_Bloque de texto_
● ● ● ● ●

Álvarez, más en la picota que nunca tras las críticas de Del Nido al equipo

Por  0:30 h.

Antonio Álvarez, técnico de la casa como su antecesor, llegó al cargo de primer entrenador del Sevilla por la puerta de atrás, después de la meditada negativa de Luis Aragonés a aceptar las condiciones que le proponía José María del Nido para hacerse cargo de la plantilla en sustitución del vituperado Manolo Jiménez. Esa solución interina y que fue acogida con satisfacción por la vieja guardia de la plantilla, que conoció su lado amable como segundo de Joaquín Caparrós y de Juande Ramos, se está demostrando con el paso del tiempo como ineficaz, por mucho que acabara resultando exitosa al término de la pasada campaña con la consecución in extremis de la cuarta plaza en Liga y la vibrante obtención del título de Copa ante el Atlético de Madrid. Del Nido, llevado por la corriente favorable que acarrearon ambos logros y por la propia opinión mayoritaria de la plantilla, accedió a darle también las riendas del equipo para la temporada en curso, aunque a nadie escapa que con mal disimulado entusiasmo. De hecho, varias veces le ha trasladado a los hombres fuertes de la plantilla que tenían al entrenador que habían pedido y que de ellos dependía ahora que tan arriesgada apuesta —en lo deportivo que no en lo económico— por un técnico sin experiencia como máximo responsable se viese coronada por el éxito. Pese a que el equipo podía haber dormido ayer como líder de la Liga BBVA, lo cierto es que las sensaciones que desprende su juego tras haber disputado ya nueve encuentros oficiales son muy preocupantes.

● ● ● ● ●

_Tu tarea_
Según el texto sobre Antonio Álvarez y el Sevilla, ¿quién rechazó las condiciones que proponía José María del Nido para hacerse cargo de la plantilla?

● ● ● ● ●

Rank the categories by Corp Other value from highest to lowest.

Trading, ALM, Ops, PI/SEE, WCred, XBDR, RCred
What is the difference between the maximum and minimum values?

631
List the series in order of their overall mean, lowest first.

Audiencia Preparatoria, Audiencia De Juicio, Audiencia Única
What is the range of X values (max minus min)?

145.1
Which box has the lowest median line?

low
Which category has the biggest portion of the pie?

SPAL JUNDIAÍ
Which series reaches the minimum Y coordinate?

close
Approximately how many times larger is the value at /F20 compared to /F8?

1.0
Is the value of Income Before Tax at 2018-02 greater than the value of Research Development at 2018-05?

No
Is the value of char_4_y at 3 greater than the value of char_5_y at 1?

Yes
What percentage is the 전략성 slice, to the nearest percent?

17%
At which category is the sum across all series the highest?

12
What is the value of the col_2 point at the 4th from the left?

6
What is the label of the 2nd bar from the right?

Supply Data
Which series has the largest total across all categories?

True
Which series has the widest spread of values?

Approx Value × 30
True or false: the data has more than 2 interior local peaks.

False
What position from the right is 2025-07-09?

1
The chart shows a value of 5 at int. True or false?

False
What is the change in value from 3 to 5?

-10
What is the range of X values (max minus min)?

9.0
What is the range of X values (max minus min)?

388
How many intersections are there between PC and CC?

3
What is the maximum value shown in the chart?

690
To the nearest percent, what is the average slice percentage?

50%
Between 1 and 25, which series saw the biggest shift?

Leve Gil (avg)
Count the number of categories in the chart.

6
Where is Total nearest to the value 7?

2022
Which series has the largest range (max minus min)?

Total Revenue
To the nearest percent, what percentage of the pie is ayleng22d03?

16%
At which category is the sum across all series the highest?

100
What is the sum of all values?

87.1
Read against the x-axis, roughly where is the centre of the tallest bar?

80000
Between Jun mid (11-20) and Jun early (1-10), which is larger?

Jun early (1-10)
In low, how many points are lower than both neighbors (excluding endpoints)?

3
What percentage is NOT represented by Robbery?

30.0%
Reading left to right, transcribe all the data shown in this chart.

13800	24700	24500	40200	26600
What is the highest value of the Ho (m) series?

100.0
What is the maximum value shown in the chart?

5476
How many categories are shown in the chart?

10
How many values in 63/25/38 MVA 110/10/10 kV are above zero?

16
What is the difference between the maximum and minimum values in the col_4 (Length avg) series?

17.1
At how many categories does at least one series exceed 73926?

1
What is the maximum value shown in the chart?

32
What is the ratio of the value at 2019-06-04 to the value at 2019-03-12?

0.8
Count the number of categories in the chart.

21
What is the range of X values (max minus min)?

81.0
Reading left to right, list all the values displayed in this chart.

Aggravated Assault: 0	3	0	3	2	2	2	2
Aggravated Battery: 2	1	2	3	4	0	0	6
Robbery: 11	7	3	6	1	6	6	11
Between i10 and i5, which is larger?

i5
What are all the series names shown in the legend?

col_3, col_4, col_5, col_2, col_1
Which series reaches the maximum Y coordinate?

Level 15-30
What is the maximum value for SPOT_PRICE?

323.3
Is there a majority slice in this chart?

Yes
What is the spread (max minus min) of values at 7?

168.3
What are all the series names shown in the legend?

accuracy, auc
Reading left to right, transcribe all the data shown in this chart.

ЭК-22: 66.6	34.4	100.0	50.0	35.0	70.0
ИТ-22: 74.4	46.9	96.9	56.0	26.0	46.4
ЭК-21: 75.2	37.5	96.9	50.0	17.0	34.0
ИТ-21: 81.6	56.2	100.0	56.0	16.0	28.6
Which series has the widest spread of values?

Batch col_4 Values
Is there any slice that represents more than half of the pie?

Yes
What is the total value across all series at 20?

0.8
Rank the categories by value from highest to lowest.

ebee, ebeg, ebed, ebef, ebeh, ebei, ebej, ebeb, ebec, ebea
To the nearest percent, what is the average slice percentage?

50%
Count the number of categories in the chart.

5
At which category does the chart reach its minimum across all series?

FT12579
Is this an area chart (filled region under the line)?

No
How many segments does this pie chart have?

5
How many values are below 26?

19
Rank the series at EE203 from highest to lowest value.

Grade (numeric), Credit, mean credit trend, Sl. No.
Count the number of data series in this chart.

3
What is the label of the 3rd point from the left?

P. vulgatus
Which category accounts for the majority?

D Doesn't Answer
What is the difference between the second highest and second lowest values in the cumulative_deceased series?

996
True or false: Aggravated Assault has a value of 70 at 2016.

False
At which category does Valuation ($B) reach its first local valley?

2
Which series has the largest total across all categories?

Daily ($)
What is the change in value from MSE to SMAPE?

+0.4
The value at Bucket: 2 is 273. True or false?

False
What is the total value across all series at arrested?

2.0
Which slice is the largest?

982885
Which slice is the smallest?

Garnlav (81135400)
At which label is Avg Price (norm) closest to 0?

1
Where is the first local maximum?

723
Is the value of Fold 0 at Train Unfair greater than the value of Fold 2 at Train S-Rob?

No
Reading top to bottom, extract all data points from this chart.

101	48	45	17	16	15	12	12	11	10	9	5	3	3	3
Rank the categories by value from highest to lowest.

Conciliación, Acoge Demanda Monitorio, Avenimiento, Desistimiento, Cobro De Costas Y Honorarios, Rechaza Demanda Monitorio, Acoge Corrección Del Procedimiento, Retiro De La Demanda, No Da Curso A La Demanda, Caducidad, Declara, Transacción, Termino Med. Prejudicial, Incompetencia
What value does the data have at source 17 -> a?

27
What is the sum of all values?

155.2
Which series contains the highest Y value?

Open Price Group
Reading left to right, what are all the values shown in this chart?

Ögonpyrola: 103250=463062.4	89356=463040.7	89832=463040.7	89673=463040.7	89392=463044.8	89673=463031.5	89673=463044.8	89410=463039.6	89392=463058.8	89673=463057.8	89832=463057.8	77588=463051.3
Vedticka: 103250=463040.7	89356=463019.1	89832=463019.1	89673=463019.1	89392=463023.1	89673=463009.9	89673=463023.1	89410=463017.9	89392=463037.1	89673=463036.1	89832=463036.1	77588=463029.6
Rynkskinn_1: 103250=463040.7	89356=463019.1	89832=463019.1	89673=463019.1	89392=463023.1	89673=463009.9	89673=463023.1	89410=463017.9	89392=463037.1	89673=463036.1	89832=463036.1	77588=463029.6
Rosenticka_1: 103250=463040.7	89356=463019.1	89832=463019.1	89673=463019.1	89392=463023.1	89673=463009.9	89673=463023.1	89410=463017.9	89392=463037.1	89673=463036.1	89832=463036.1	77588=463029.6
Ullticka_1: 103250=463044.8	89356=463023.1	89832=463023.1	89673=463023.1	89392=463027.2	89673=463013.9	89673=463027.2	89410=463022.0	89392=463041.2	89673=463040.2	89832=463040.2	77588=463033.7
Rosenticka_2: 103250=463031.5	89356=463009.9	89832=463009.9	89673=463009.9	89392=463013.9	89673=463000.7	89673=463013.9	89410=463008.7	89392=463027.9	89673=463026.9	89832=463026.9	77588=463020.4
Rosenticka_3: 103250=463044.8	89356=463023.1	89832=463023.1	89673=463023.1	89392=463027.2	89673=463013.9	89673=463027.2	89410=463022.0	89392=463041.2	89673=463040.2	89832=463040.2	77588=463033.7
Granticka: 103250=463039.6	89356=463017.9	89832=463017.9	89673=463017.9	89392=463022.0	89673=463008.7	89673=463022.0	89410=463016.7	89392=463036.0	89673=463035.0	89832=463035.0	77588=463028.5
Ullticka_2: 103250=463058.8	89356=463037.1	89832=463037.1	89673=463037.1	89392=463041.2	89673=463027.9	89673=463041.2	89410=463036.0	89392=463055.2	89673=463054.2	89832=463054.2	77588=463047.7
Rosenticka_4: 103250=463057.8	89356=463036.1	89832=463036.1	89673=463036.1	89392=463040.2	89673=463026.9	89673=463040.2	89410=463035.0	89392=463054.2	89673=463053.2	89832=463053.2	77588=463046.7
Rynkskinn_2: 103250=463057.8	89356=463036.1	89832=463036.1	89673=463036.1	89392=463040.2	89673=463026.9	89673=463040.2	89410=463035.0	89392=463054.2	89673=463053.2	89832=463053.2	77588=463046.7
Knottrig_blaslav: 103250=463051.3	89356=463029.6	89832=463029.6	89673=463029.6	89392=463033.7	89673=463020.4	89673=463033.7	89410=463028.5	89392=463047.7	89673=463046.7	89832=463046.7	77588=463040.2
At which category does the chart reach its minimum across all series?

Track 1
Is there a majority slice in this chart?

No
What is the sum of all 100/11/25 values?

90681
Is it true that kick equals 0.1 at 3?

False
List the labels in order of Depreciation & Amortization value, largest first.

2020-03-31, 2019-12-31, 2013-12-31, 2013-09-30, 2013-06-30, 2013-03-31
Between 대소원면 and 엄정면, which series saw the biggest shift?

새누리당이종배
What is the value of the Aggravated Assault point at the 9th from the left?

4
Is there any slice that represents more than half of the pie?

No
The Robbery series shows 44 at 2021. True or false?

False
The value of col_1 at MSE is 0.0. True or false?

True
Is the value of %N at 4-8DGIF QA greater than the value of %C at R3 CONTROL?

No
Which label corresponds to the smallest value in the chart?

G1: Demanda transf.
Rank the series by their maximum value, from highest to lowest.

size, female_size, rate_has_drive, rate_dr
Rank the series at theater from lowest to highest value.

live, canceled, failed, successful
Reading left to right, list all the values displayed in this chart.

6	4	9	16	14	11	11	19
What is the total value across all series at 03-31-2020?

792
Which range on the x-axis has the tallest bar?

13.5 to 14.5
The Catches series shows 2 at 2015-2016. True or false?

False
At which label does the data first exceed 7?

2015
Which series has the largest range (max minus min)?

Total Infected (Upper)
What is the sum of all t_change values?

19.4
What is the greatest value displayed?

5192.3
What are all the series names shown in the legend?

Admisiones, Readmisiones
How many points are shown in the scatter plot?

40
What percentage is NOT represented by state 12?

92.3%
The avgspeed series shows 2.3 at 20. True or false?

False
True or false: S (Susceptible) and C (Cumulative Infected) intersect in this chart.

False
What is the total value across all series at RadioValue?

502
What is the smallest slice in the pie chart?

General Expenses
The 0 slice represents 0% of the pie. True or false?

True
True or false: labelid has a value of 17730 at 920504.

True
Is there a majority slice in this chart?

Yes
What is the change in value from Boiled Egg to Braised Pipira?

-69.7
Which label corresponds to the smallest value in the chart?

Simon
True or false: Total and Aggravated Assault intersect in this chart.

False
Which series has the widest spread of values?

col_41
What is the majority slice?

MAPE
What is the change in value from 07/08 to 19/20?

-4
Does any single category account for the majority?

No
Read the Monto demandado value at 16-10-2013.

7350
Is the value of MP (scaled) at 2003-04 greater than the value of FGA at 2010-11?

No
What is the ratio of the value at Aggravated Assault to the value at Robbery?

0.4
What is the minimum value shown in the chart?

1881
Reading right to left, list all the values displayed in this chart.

● ● ● ● ●

_Respuesta_
Luis Aragonés.